Сверху облака и снизу облака. Но славящие Мадонну ангелы размещены так, что возникает явственный эффект линейной перспективы. Двое в белом похожи на кариатид, поддерживающих портал сцены; остальные двенадцать, в хламидах желтого и зеленого оттенков, подобны зрителям, занявшим места на ярусах метафизического зала. Это впечатление усилено ракурсами, предполагающими взгляд снизу вверх, и соответствующим сокращением размеров. В пространстве, архитектура которого состоит исключительно из ангельских фигур, Мадонна, тоже видимая чуть снизу, кажется надвигающейся на нас из небесной глубины благодаря центробежной силе солнечного сияния. Придумал ли Мастер из Мулена эту сцену сам или позаимствовал изобретение из Часослова Этьена Шевалье, где есть лист «Троица во славе» с небесным пространством, тоже сформированным из множества фигур? Так или иначе, налицо эффект «deux ex machina»[1058]
.Фигурами на боковых створках, более крупными, чем Мадонна, но немного меньшими натуральной величины, обозначен слой пространства, которым мы одновременно и связаны с Мадонной, и отделены от нее. Раздвинутые в стороны портьеры – не просто указание на герцогскую ложу в муленском соборе Нотр-Дам; это метафоры нашего проникновения в души заказчиков. Подобно нидерландским мастерам, Мастер из Мулена внушает нам мысль, что видением «жены, облеченной в солнце», облагодетельствованы не мы, а герцог Бурбонский и его супруга. Лишь благодаря им, только их духовным взором дозволено видеть и нам Мадонну во славе. Вместе с тем портьеры делают очевидным зрелищный характер триптиха. Не столько манера живописи, сколько эта особенность замысла может служить аргументом в пользу предположения, что таинственный Мастер из Мулена мог учиться у Хуго ван дер Гуса.

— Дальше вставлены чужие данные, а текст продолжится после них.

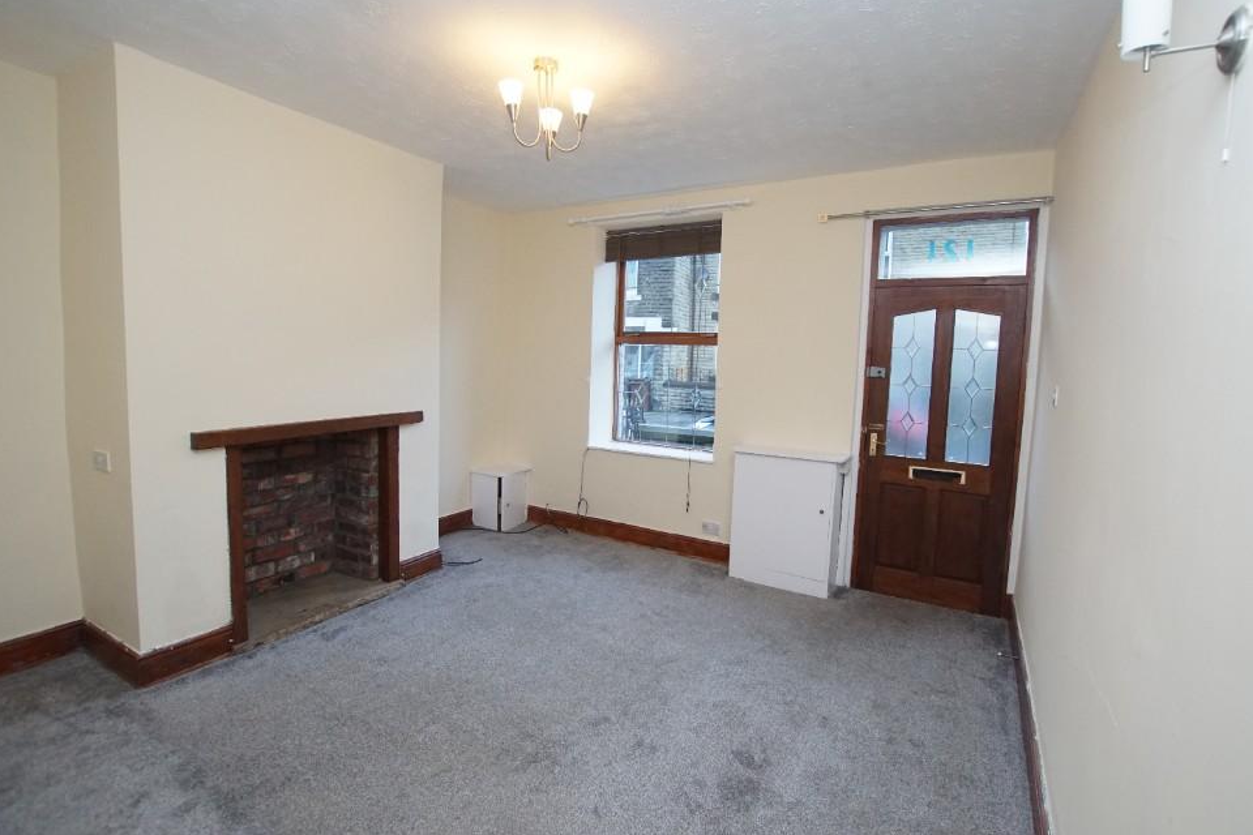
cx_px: 660
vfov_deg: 73.7
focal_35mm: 16
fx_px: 557
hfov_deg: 96.6
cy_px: 396
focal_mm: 10
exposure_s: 1/160
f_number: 4
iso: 1600
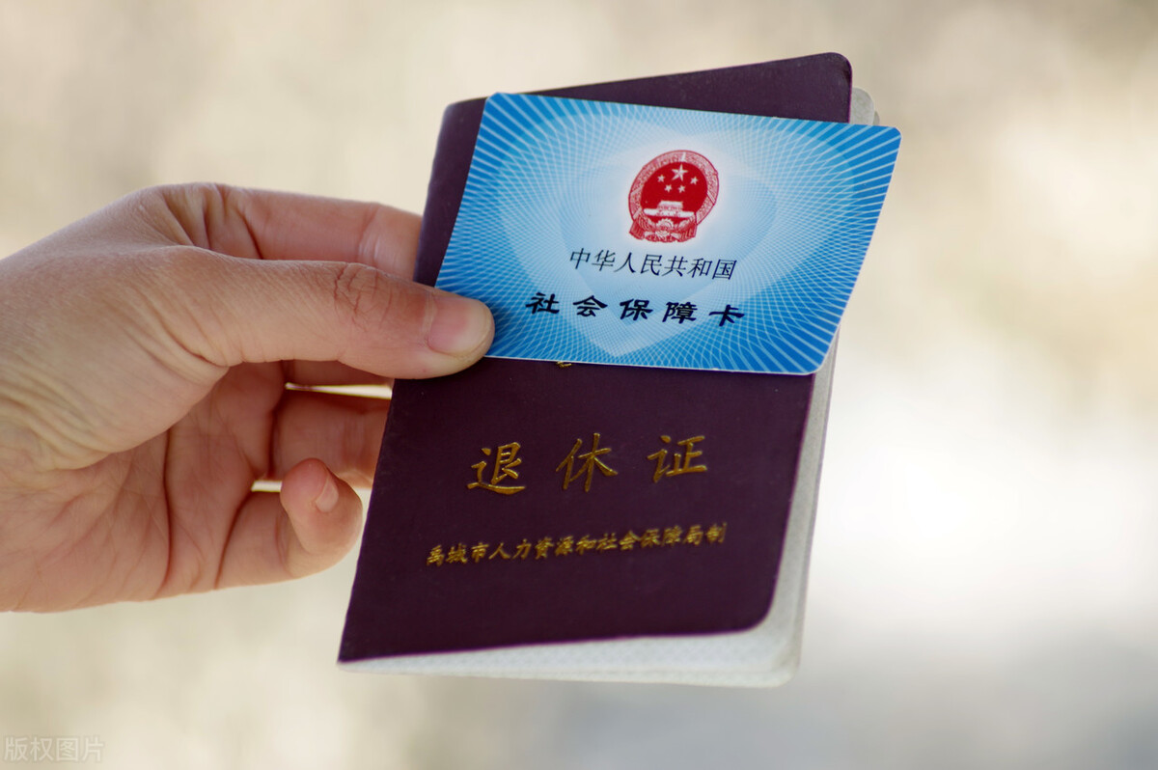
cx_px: 579
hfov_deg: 8.6
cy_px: 385
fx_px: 7713
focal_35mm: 240
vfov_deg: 5.7
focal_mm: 160
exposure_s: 1/125
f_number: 4.5
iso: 200
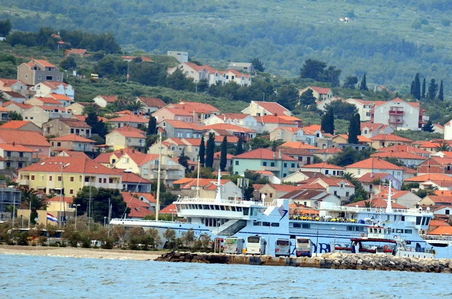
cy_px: 197
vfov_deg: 2.4
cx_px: 325
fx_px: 7178
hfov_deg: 3.6
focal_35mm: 573
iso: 800
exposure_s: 1/2500
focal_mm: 260
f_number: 5.6
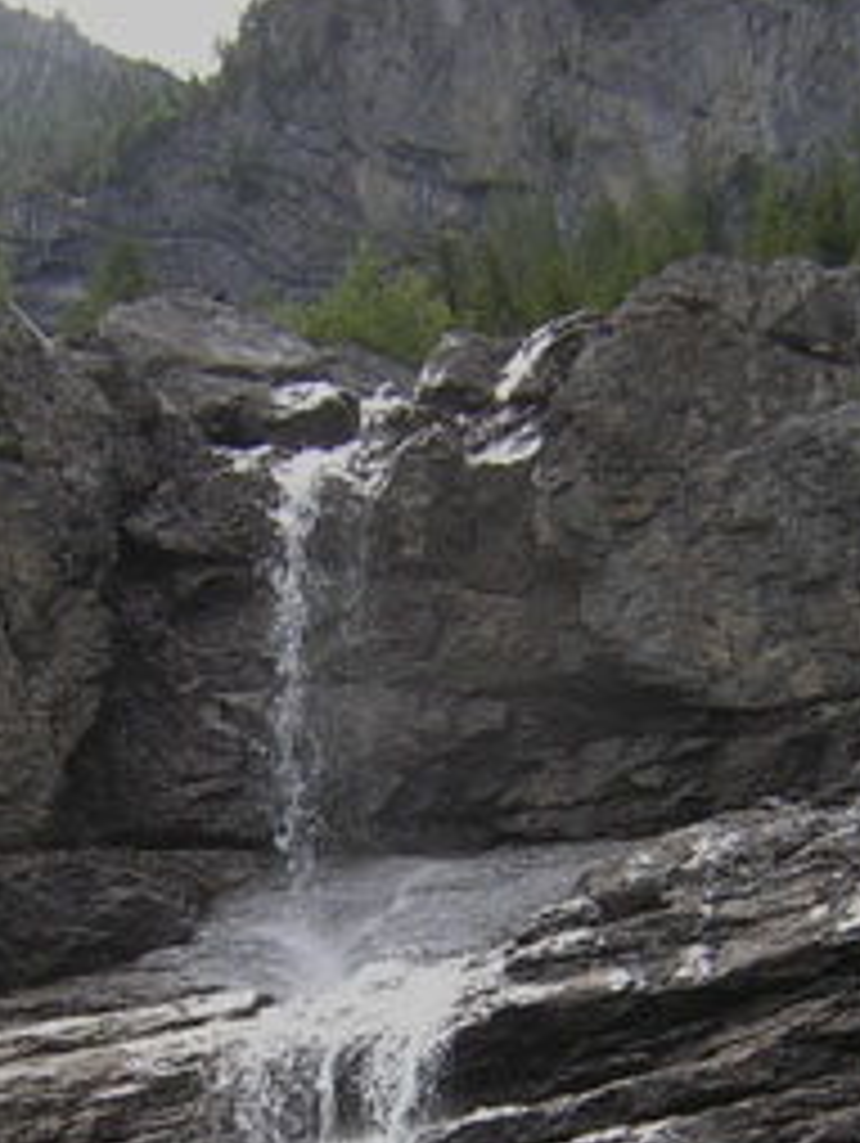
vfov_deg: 22.6
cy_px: 968
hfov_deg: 17.3
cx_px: 275
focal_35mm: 85
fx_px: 2811
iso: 100
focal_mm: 4.7
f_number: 5.2
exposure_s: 1/160
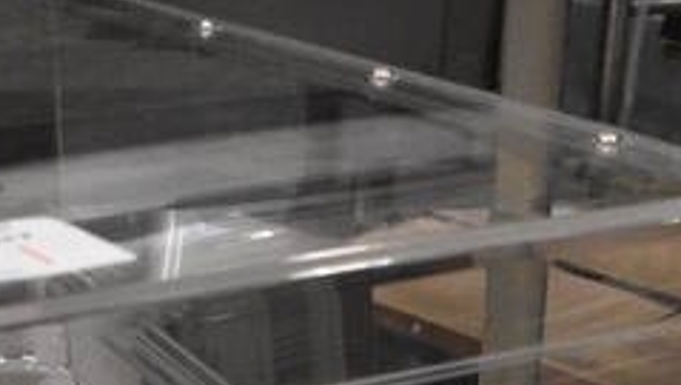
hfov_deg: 19.7
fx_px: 1952
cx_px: 208
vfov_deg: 9.6
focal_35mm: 108
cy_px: 1022
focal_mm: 18
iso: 2200
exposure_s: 1/125
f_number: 3.5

Ракурс снизу вверх, в котором изображены Мадонна и ангелы, создает инерцию такого же восприятия боковых створок. Поэтому фигуры святых Петра и Анны кажутся гигантскими в сравнении с фигурами донаторов. Но это ловкий обман зрения, основанный на уверенной игре мастера с эффектами перспективы. Мы не сразу замечаем, что фигуры на боковых створках представлены в ином ракурсе, с более высокой точки зрения, чем средняя часть триптиха.
Проследив направление указательного пальчика Иисуса, мы видим, что он адресует свое благословение Пьеру II де Бурбону. Заурядное лицо этого человека, сложившего губы в умильную улыбку, не кажется достойным великолепия герцогских одежд. Несравненно изысканнее и живее облик, поза, жест апостола Петра, испрашивающего благословения для своего протеже не у самого Христа, а через посредничество Девы Марии. В правой руке у Петра ключи Царства Небесного, которые Христос обещал дать Петру[1059]
. Но на голове его папская, а не епископская тиара, которая подобала бы ему как первому епископу Рима. Не выражено ли тем самым желание Бурбонов заручиться перед Христом поддержкой не только Девы Марии, но и папского Рима?Переведите глаза на правую створку триптиха – и вам не понадобится исторических сведений, чтобы понять, кто в действительности правил тогда герцогством Бурбонским: столь надменно вскинула брови дочь Людовика XI, столь целеустремлен и тверд взор ее слегка прищуренных глаз, столь своенравны очертания маленького рта. Вот кому к лицу роскошная одежда. На Анне Французской корона герцогини и головной убор замужней женщины, широкая, шитая жемчугом и драгоценными камнями лента, скрывающая волосы. Пусть плащ с перевязью на груди уже вышел из моды, зато эта деталь наряда повторяет одеяние самой Мадонны. Позади нее стоит, стараясь во всем подражать матери, семилетняя Сюзанна. А над ними обеими возвышается святая Анна, поза и жесты которой с очаровательной женственностью варьируют повадку святого Петра. Одета она как знатная монахиня, но на ее лице играет едва уловимая этикетная улыбка опытной придворной дамы, привносящая светский шарм в сцену, где никто, кроме нее, не чувствует себя непринужденно[1060]
. Современный зритель, смотрящий на «Муленский триптих» в ретроспективе, волен воспринимать куртуазную мимику святой Анны как предвестие блестящей эпохи Фонтенбло.Услада короля
«Мы приняли решение создать здесь в будущем нашу резиденцию, чтобы получать удовольствие от названной местности и от охоты на лис, рыжих и черных…»[1061]
Это намерение молодого Франциска I предопределило судьбу Фонтенбло – старинного охотничьего угодья французских королей с замком, превратившимся к тому времени в руину[1062].